А время шло, не замедляя и не останавливая свой ход. Уже подкатывала осень. На рассвете трава покрывалась легким серебристым инеем. Но листья с деревьев еще не начали опадать. Они трепетали на тонких, отживающих свой век черенках. И эта истончающаяся на глазах плоть жизни, эта хрупкость всего сущего не давала покоя. Вглядываясь, она делала наброски. Но на бумаге все выходило грубым, фальшивым. Точно нарумяненное лицо старой женщины. И тогда она решила нарисовать кленовый лист. Но не багряный, а чуть прихваченный желтизной, когда сила жизни в нем еще не исчерпана, но уже идет на убыль, иссякает.

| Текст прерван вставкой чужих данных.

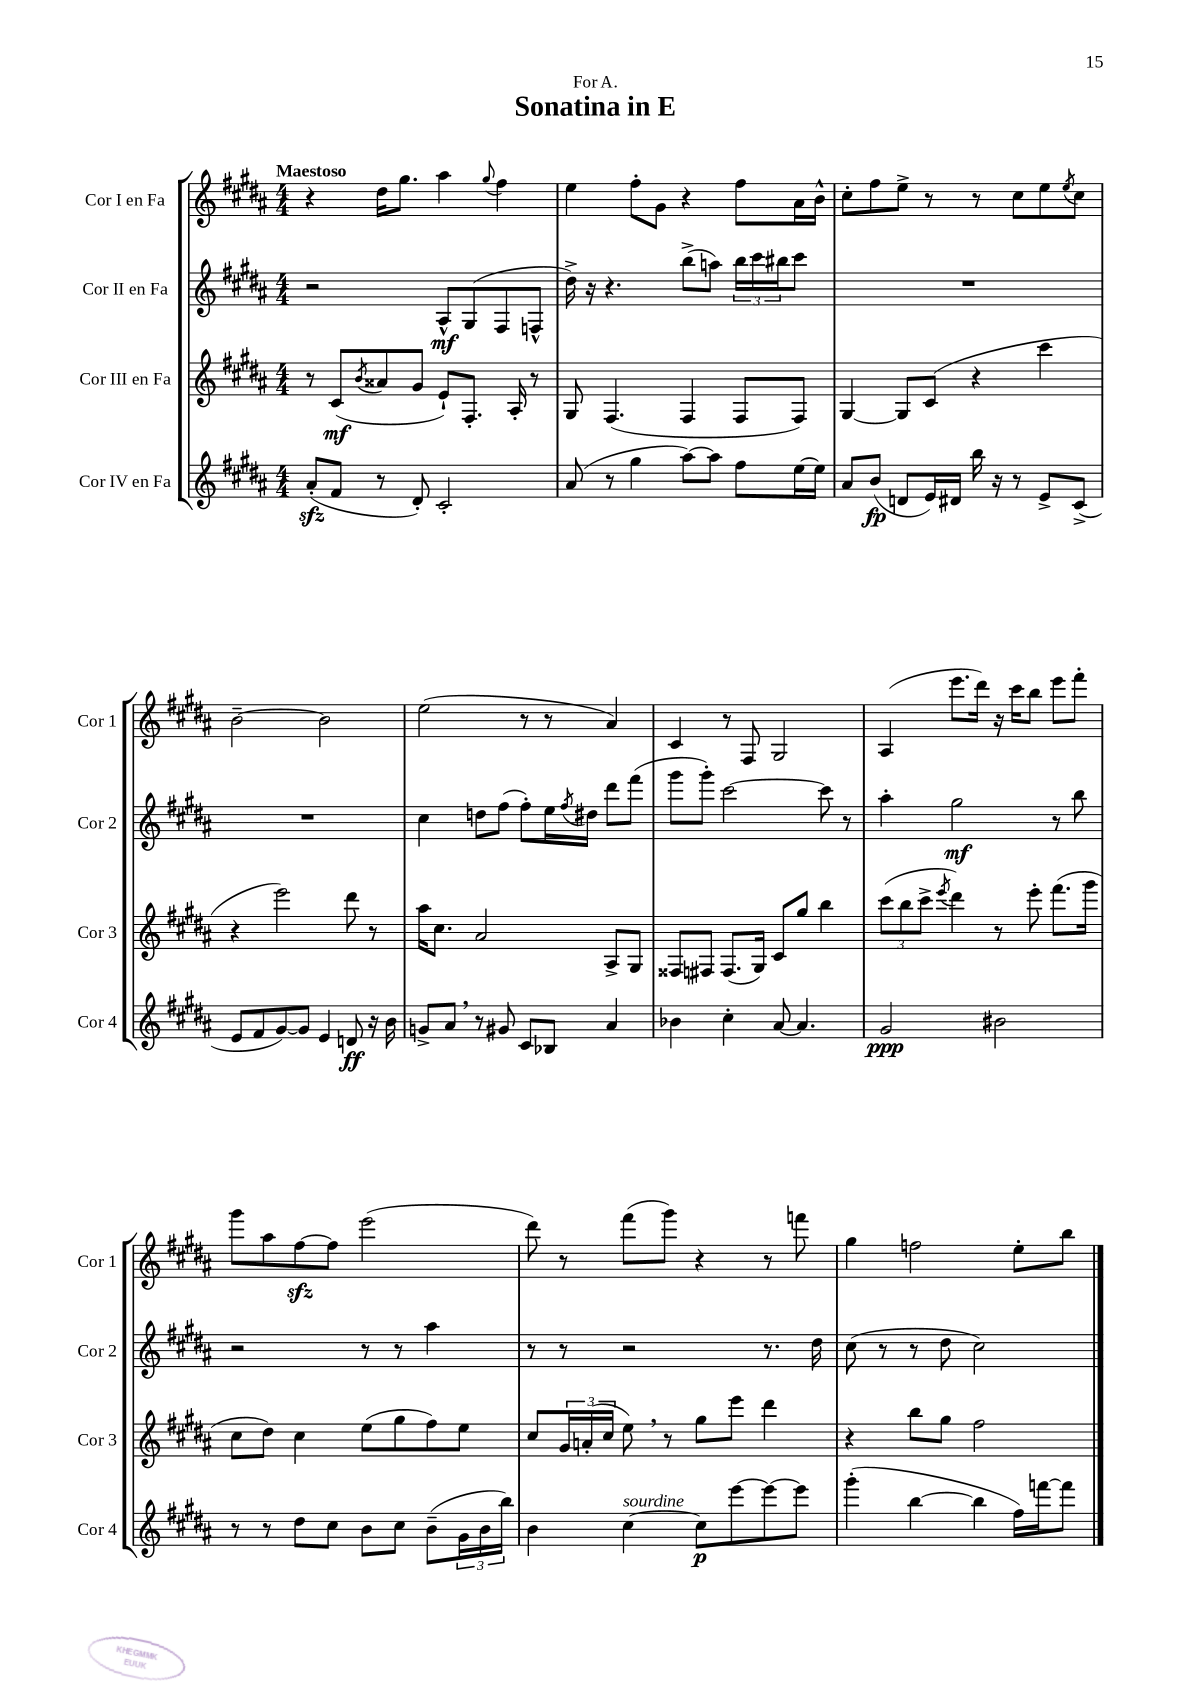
\header { title = "Sonatina in E" dedication = "For A." }
<<
\new StaffGroup <<
\new Staff = "s0" \with { instrumentName = "Cor I en Fa" shortInstrumentName = "Cor 1" } {
    \clef treble \key b \major \numericTimeSignature \time 4/4 \tempo "Maestoso"
    r4 dis''16 gis''8. ais''4 \appoggiatura { gis''8 } fis''4 |
    e''4 fis''8-. gis'8 r4 fis''8 ais'16 b'16-^ |
    cis''8-. fis''8 e''8-> r8 r8 cis''8 e''8 \acciaccatura { e''8 } cis''8 |
    b'2~-- b'2 |
    e''2( r8 r8 ais'4) |
    cis'4 r8 fis8 gis2 |
    ais4( e'''8. dis'''16) r16 cis'''16 b''8 e'''8 fis'''8-. |
    gis'''8 ais''8 fis''8~\sfz fis''8 e'''2( |
    dis'''8) r8 fis'''8( gis'''8) r4 r8 f'''8 |
    gis''4 f''2 e''8-. b''8 \bar "|." |
}
\new Staff = "s1" \with { instrumentName = "Cor II en Fa" shortInstrumentName = "Cor 2" } {
    \clef treble \key b \major \numericTimeSignature \time 4/4
    r2 ais8-^\mf gis8( fis8 f8-^ |
    dis''16->) r16 r4. b''8->( a''8) \tuplet 3/2 { b''16 cis'''16 bis''16 } cis'''8 |
    R1 |
    R1 |
    cis''4 d''8 fis''8( fis''8-.) e''16 \acciaccatura { fis''8 } dis''16 dis'''8 fis'''8( |
    gis'''8 gis'''8-.) cis'''2~ cis'''8 r8 |
    ais''4-. gis''2\mf r8 b''8 |
    r2 r8 r8 ais''4 |
    r8 r8 r2 r8. dis''16 |
    cis''8( r8 r8 dis''8 cis''2) \bar "|." |
}
\new Staff = "s2" \with { instrumentName = "Cor III en Fa" shortInstrumentName = "Cor 3" } {
    \clef treble \key b \major \numericTimeSignature \time 4/4
    r8 cis'8\mf( \acciaccatura { b'8 } aisis'8 gis'8 e'8-!) fis8.-. ais16-. r8 |
    gis8 fis4.( fis4 fis8 fis8) |
    gis4~ gis8 cis'8( r4 cis'''4 |
    r4 e'''2) dis'''8 r8 |
    ais''16 cis''8. ais'2 ais8-> gis8 |
    fisis8 fis8 fis8.( gis16) cis'8 gis''8 b''4 |
    \tuplet 3/2 { cis'''8( b''8 cis'''8-> } \acciaccatura { e'''8 } dis'''4) r8 e'''8-. fis'''8.( gis'''16 |
    cis''8 dis''8) cis''4 e''8( gis''8 fis''8) e''8 |
    cis''8 \tuplet 3/2 { gis'16 a'16-.( cis''16 } e''8) \breathe r8 gis''8 e'''8 dis'''4 |
    r4 b''8 gis''8 fis''2 \bar "|." |
}
\new Staff = "s3" \with { instrumentName = "Cor IV en Fa" shortInstrumentName = "Cor 4" } {
    \clef treble \key b \major \numericTimeSignature \time 4/4
    ais'8-.\sfz( fis'8 r8 dis'8-.) cis'2-. |
    ais'8( r8 gis''4 ais''8~) ais''8 fis''8 e''16~ e''16 |
    ais'8 b'8\fp( d'8 e'16) dis'16 b''16 r16 r8 e'8-> cis'8->( |
    e'8 fis'8 gis'8~) gis'8 e'4 d'8\ff r16 b'16 |
    g'8-> ais'8 \breathe r8 gis'8 cis'8 bes8 ais'4 |
    bes'4 cis''4-. ais'8~ ais'4. |
    gis'2\ppp bis'2 |
    r8 r8 dis''8 cis''8 b'8 cis''8 b'8--( \tuplet 3/2 { gis'16 b'16 b''16) } |
    b'4 cis''4~^\markup { \italic "sourdine" } cis''8\p e'''8~ e'''8~ e'''8 |
    gis'''4-.( b''4~ b''4 fis''16) f'''16~ f'''8 \bar "|." |
}
>>
>>
\layout { \context { \Score \remove "Bar_number_engraver" } }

Она забрела в парк, расположенный у подножья горы. Серая булыжная мостовая обвивала, точно змея, поросшие травой и кустарником склоны и устремлялась ввысь, к вершине, где возвышалась и властвовала над городом крепость. Внезапно услышала смутный гул, топот ног, выкрики: «Жмогжуджяй (убийцы)!» Прямо на нее неслась людская толпа. «Бекит (бегите)!» – Крикнула ей на ходу какая-то женщина. Как всегда в минуты опасности, Октя застыла на секунду, точно в столбняке. Ее толкали, на нее то и дело натыкались. Наконец, живая людская волна подхватила ее, как щепу, и понесла куда-то к Заречью, через мост. А сзади гудели пожарные машины. И где-то рядом топали солдаты в шлемах. Внезапно чья-то рука затащила ее в парадную.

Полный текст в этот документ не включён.